Matt wanted chicken and waffles (no idea why – the idea of fried chicken served with waffles and maple syrup is beyond me but I think he wanted some culture or something) so we headed to Amy Ruth’s in Harlem for some soul food. I ordered Nandos-style: chicken wings, fries, coleslaw. It was the best chicken and coleslaw I’ve ever had. Like normal fried chicken and coleslaw but about 100-times better - highly recommended.

And then there’s Katz’s Deli. An NYC food attraction in its own right, complete with a queue to get in, door men and tickets. Most famous for selling ridiculously big sandwiches, it was also where the ‘I’ll have what she’s having’ scene from ‘When Harry Met Sally’ was filmed.


Walking in you are given a ticket as you hit a humming wall of noise and excitement. This place is like no other deli. It’s huge, it’s completely packed with people eating and there’s a five-deep queue to get served at each of the six serving points where enormous men wearing blood- and meat-juice-stained aprons wield giant knives and slice massive hunks of meat before organising (stacking – the meat comes about two inches thick) them on top of impossibly thin (comparatively speaking, anyway) pieces of bread.


The hunger builds as you see the people in front of you turn excitedly with their skyscraper sandwiches as they look to seat and eat.
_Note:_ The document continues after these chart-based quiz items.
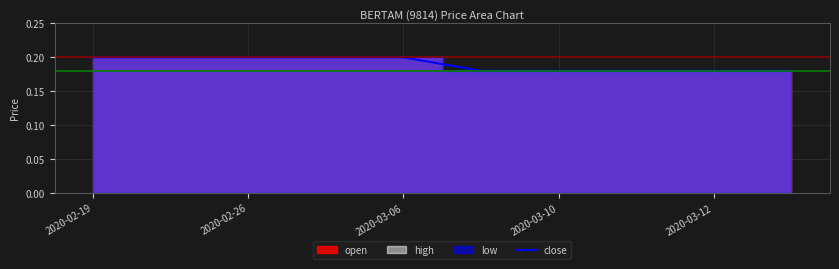

At which category does the chart reach its minimum across all series?

5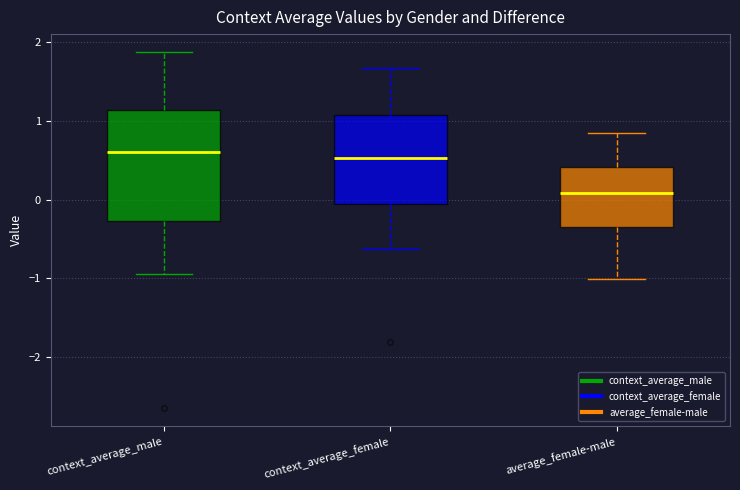

Where does the median line of the box for context_average_male sit on the y-axis? The values are not printed on the chart, so give them approximately, as read against the axis.

0.6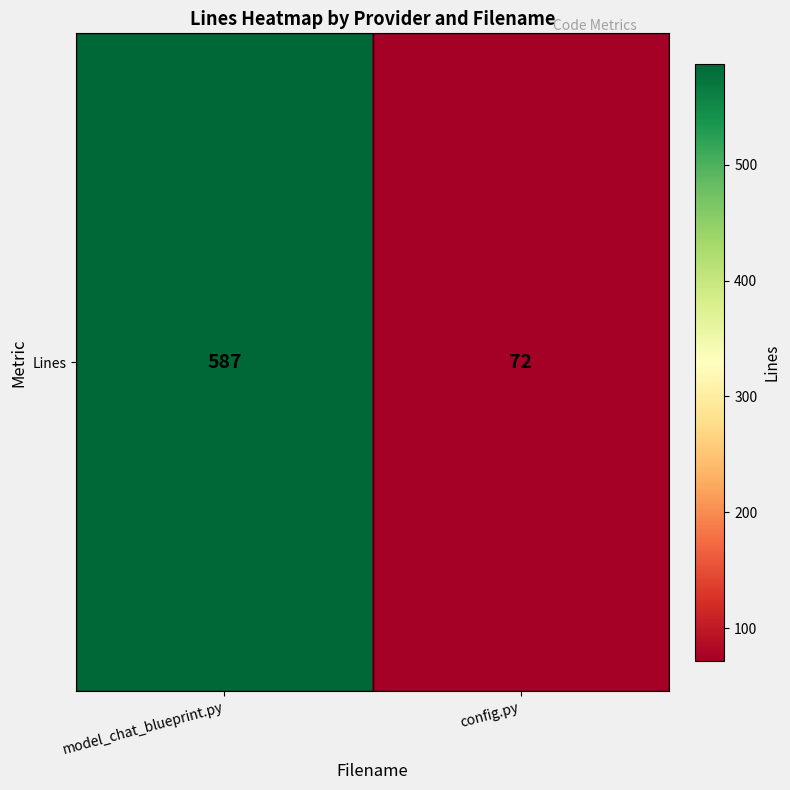

What is the sum of the values at model_chat_blueprint.py and config.py?

659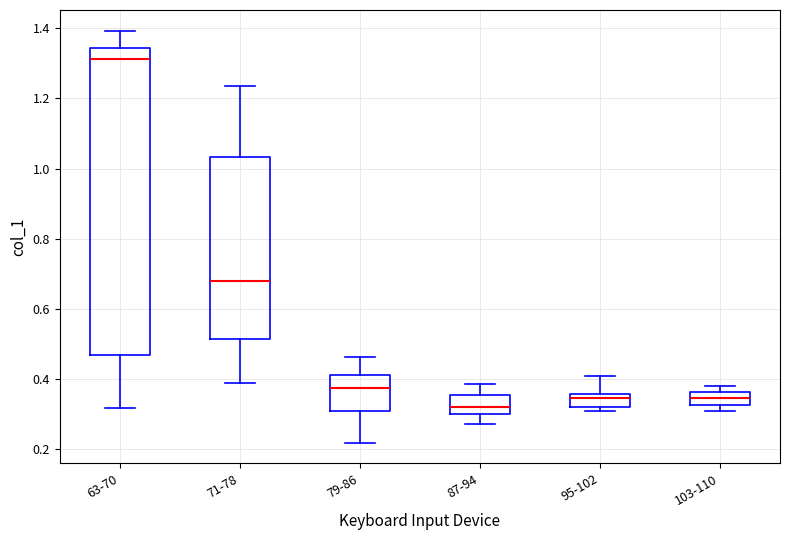

Reading left to right, transcribe this box plot: for each box, give where its median line is, the range the box spans, and where its two whiskers end, as read against the y-axis. The values are not printed on the chart, so give them approximately, as read against the axis.

63-70: median 1.32, box 0.46 to 1.34, whiskers 0.32 to 1.40
71-78: median 0.68, box 0.52 to 1.04, whiskers 0.38 to 1.24
79-86: median 0.38, box 0.30 to 0.42, whiskers 0.22 to 0.46
87-94: median 0.32, box 0.30 to 0.36, whiskers 0.28 to 0.38
95-102: median 0.34, box 0.32 to 0.36, whiskers 0.30 to 0.40
103-110: median 0.34, box 0.32 to 0.36, whiskers 0.32 (below the box's lower edge) to 0.38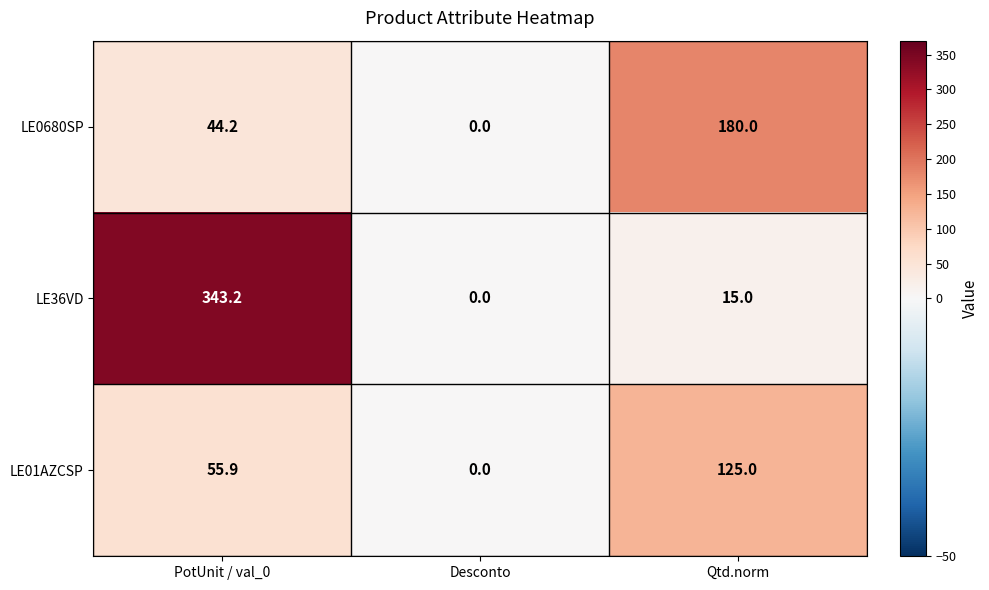

Which category has the highest value across all series?

PotUnit / val_0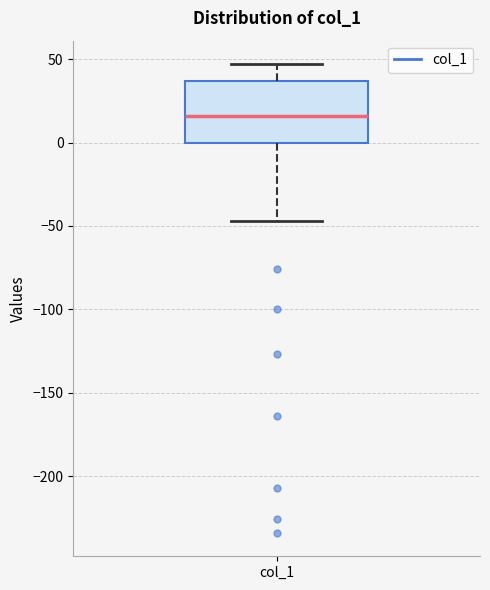

Read this box plot against the y-axis: the position of the median line, the range covered by the box, and the ends of both whiskers. The values are not printed on the chart, so give them approximately, as read against the axis.

median 15, box 0 to 35, whiskers -45 to 45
And this place is all about the sandwiches. They also serve a few Jewish classics, and then sodas, fries and sides from a second serving area a little beyond the unending line of sandwich making, but it’s mostly about the meat and bread.


We order a pastrami on rye and a Reuben and it’s made fresh in front of you with the maker taking boulders of beef and slicing a few pieces off for you to try while they work. The meat is just about the best we’ve ever tasted – impossibly tender and full of flavour. When the sandwich is ready it’s passed over with a pile of pickles on the side and we turn excitedly and begin the hunt for somewhere to sit.

It’s really busy so spare seats are a premium, even if this place can fit around 300 people in, and you have to fight through a queue of people just to get into the dining ‘space’ (space isn’t the right word as there is none of it...). We find a spot, sit and prepare ourselves for the meat mountain. The Reuben is corned beef (not like the stuff in tins), Russian dressing and cheese, somehow held together by the bread which is really just a form of transport for the meat. The pastrami is thin slivers of fragrant pink meat served with lots of mustard and piled between rye bread.

Brace yourself for meat sweats...
The sandwiches are insane. They are so big, so juicy, so meaty and so good. It’s hard to not be impressed just by the volume of food you are getting, but it tastes great too. The pickles on the side provide a bolt of sharpness to cut the richness while the fries (we couldn’t not order them once we’d seen how good they looked!) are chipped perfection.

Katz’ Deli is the Globe of sandwich-making; food theatre from beginning to end, with excitement (look at that sandwich!), fear (how am I going to eat this sandwich?!), suspense (can I finish this sandwich?!), a chase for seats, the gut-wrenching choice of what to order, the sounds and sights of the people in the dining audience. It’s an amazing experience.

We ate and drank far too much in New York and it was brilliant.